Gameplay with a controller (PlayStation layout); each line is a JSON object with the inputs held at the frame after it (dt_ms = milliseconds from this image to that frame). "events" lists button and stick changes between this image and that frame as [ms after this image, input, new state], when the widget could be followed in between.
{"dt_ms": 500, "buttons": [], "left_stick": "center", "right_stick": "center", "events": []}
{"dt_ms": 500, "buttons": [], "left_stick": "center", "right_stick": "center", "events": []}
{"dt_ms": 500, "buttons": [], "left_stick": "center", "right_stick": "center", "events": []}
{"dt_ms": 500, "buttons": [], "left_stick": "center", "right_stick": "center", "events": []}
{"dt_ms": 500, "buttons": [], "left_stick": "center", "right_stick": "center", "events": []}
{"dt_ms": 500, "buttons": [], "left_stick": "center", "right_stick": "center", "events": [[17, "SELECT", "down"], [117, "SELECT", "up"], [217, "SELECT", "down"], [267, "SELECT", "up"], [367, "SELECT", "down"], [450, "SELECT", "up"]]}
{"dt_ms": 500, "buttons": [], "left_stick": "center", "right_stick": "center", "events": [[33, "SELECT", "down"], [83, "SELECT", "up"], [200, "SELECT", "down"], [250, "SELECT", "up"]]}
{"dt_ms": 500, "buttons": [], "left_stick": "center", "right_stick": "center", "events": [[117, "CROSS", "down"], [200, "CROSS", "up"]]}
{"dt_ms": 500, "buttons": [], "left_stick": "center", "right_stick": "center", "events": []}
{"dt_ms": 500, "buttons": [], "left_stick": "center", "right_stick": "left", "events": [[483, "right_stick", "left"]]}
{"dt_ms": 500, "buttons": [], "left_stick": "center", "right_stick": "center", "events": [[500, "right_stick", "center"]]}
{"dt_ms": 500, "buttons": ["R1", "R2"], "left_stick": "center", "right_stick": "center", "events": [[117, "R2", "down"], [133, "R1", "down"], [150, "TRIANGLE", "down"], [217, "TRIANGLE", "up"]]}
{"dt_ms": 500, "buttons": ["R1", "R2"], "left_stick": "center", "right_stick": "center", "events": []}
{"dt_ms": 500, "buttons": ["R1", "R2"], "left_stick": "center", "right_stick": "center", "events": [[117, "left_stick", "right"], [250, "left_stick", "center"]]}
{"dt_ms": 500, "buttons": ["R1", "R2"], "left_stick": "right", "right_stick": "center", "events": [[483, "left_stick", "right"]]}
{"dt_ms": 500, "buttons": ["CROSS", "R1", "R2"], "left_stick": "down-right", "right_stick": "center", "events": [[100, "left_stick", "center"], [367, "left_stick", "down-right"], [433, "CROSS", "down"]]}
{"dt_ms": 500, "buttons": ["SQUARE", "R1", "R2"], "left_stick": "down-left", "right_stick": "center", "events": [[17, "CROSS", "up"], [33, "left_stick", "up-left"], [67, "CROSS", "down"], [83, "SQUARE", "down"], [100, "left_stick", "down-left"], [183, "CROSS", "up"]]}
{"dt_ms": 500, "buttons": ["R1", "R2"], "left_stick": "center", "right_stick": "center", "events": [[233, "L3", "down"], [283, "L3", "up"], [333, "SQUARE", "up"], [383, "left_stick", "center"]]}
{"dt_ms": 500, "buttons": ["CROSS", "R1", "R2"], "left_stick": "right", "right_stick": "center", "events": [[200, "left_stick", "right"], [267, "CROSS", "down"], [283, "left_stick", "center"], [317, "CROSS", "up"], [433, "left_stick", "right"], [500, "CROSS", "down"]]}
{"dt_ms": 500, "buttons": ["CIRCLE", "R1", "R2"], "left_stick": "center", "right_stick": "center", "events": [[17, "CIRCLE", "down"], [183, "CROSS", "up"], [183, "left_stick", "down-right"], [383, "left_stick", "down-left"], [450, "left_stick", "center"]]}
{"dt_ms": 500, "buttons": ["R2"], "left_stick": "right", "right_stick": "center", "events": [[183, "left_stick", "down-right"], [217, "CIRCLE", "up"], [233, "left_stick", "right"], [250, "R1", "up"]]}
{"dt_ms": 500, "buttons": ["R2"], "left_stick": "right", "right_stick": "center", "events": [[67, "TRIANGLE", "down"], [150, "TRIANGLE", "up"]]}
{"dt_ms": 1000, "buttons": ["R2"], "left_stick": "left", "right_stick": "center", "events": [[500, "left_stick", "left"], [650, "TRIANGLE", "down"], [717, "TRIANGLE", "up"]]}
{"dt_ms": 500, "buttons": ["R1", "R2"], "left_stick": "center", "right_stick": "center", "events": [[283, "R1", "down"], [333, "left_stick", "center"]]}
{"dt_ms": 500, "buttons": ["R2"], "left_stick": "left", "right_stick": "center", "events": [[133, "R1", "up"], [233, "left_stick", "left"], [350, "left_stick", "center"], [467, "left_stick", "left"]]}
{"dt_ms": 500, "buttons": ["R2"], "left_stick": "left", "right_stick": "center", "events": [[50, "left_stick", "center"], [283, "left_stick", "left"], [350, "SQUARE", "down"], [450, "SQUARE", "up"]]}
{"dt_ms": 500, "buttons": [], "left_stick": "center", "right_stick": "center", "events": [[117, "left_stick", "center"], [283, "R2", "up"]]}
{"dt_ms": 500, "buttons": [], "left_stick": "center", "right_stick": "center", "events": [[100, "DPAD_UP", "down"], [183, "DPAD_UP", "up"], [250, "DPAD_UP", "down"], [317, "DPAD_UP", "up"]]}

◆ Work required:
Copy out all of the material, word for word.

◆ Your response:
Gameplay with a controller (PlayStation layout); each line is a JSON object with the inputs held at the frame after it (dt_ms = milliseconds from this image to that frame). "events" lists button and stick changes between this image and that frame as [ms after this image, input, new state], when the widget could be followed in between.
{"dt_ms": 500, "buttons": [], "left_stick": "center", "right_stick": "center", "events": []}
{"dt_ms": 500, "buttons": [], "left_stick": "center", "right_stick": "center", "events": []}
{"dt_ms": 500, "buttons": [], "left_stick": "center", "right_stick": "center", "events": []}
{"dt_ms": 500, "buttons": [], "left_stick": "center", "right_stick": "center", "events": []}
{"dt_ms": 500, "buttons": [], "left_stick": "center", "right_stick": "center", "events": []}
{"dt_ms": 500, "buttons": [], "left_stick": "center", "right_stick": "center", "events": [[17, "SELECT", "down"], [117, "SELECT", "up"], [217, "SELECT", "down"], [267, "SELECT", "up"], [367, "SELECT", "down"], [450, "SELECT", "up"]]}
{"dt_ms": 500, "buttons": [], "left_stick": "center", "right_stick": "center", "events": [[33, "SELECT", "down"], [83, "SELECT", "up"], [200, "SELECT", "down"], [250, "SELECT", "up"]]}
{"dt_ms": 500, "buttons": [], "left_stick": "center", "right_stick": "center", "events": [[117, "CROSS", "down"], [200, "CROSS", "up"]]}
{"dt_ms": 500, "buttons": [], "left_stick": "center", "right_stick": "center", "events": []}
{"dt_ms": 500, "buttons": [], "left_stick": "center", "right_stick": "left", "events": [[483, "right_stick", "left"]]}
{"dt_ms": 500, "buttons": [], "left_stick": "center", "right_stick": "center", "events": [[500, "right_stick", "center"]]}
{"dt_ms": 500, "buttons": ["R1", "R2"], "left_stick": "center", "right_stick": "center", "events": [[117, "R2", "down"], [133, "R1", "down"], [150, "TRIANGLE", "down"], [217, "TRIANGLE", "up"]]}
{"dt_ms": 500, "buttons": ["R1", "R2"], "left_stick": "center", "right_stick": "center", "events": []}
{"dt_ms": 500, "buttons": ["R1", "R2"], "left_stick": "center", "right_stick": "center", "events": [[117, "left_stick", "right"], [250, "left_stick", "center"]]}
{"dt_ms": 500, "buttons": ["R1", "R2"], "left_stick": "right", "right_stick": "center", "events": [[483, "left_stick", "right"]]}
{"dt_ms": 500, "buttons": ["CROSS", "R1", "R2"], "left_stick": "down-right", "right_stick": "center", "events": [[100, "left_stick", "center"], [367, "left_stick", "down-right"], [433, "CROSS", "down"]]}
{"dt_ms": 500, "buttons": ["SQUARE", "R1", "R2"], "left_stick": "down-left", "right_stick": "center", "events": [[17, "CROSS", "up"], [33, "left_stick", "up-left"], [67, "CROSS", "down"], [83, "SQUARE", "down"], [100, "left_stick", "down-left"], [183, "CROSS", "up"]]}
{"dt_ms": 500, "buttons": ["R1", "R2"], "left_stick": "center", "right_stick": "center", "events": [[233, "L3", "down"], [283, "L3", "up"], [333, "SQUARE", "up"], [383, "left_stick", "center"]]}
{"dt_ms": 500, "buttons": ["CROSS", "R1", "R2"], "left_stick": "right", "right_stick": "center", "events": [[200, "left_stick", "right"], [267, "CROSS", "down"], [283, "left_stick", "center"], [317, "CROSS", "up"], [433, "left_stick", "right"], [500, "CROSS", "down"]]}
{"dt_ms": 500, "buttons": ["CIRCLE", "R1", "R2"], "left_stick": "center", "right_stick": "center", "events": [[17, "CIRCLE", "down"], [183, "CROSS", "up"], [183, "left_stick", "down-right"], [383, "left_stick", "down-left"], [450, "left_stick", "center"]]}
{"dt_ms": 500, "buttons": ["R2"], "left_stick": "right", "right_stick": "center", "events": [[183, "left_stick", "down-right"], [217, "CIRCLE", "up"], [233, "left_stick", "right"], [250, "R1", "up"]]}
{"dt_ms": 500, "buttons": ["R2"], "left_stick": "right", "right_stick": "center", "events": [[67, "TRIANGLE", "down"], [150, "TRIANGLE", "up"]]}
{"dt_ms": 1000, "buttons": ["R2"], "left_stick": "left", "right_stick": "center", "events": [[500, "left_stick", "left"], [650, "TRIANGLE", "down"], [717, "TRIANGLE", "up"]]}
{"dt_ms": 500, "buttons": ["R1", "R2"], "left_stick": "center", "right_stick": "center", "events": [[283, "R1", "down"], [333, "left_stick", "center"]]}
{"dt_ms": 500, "buttons": ["R2"], "left_stick": "left", "right_stick": "center", "events": [[133, "R1", "up"], [233, "left_stick", "left"], [350, "left_stick", "center"], [467, "left_stick", "left"]]}
{"dt_ms": 500, "buttons": ["R2"], "left_stick": "left", "right_stick": "center", "events": [[50, "left_stick", "center"], [283, "left_stick", "left"], [350, "SQUARE", "down"], [450, "SQUARE", "up"]]}
{"dt_ms": 500, "buttons": [], "left_stick": "center", "right_stick": "center", "events": [[117, "left_stick", "center"], [283, "R2", "up"]]}
{"dt_ms": 500, "buttons": [], "left_stick": "center", "right_stick": "center", "events": [[100, "DPAD_UP", "down"], [183, "DPAD_UP", "up"], [250, "DPAD_UP", "down"], [317, "DPAD_UP", "up"]]}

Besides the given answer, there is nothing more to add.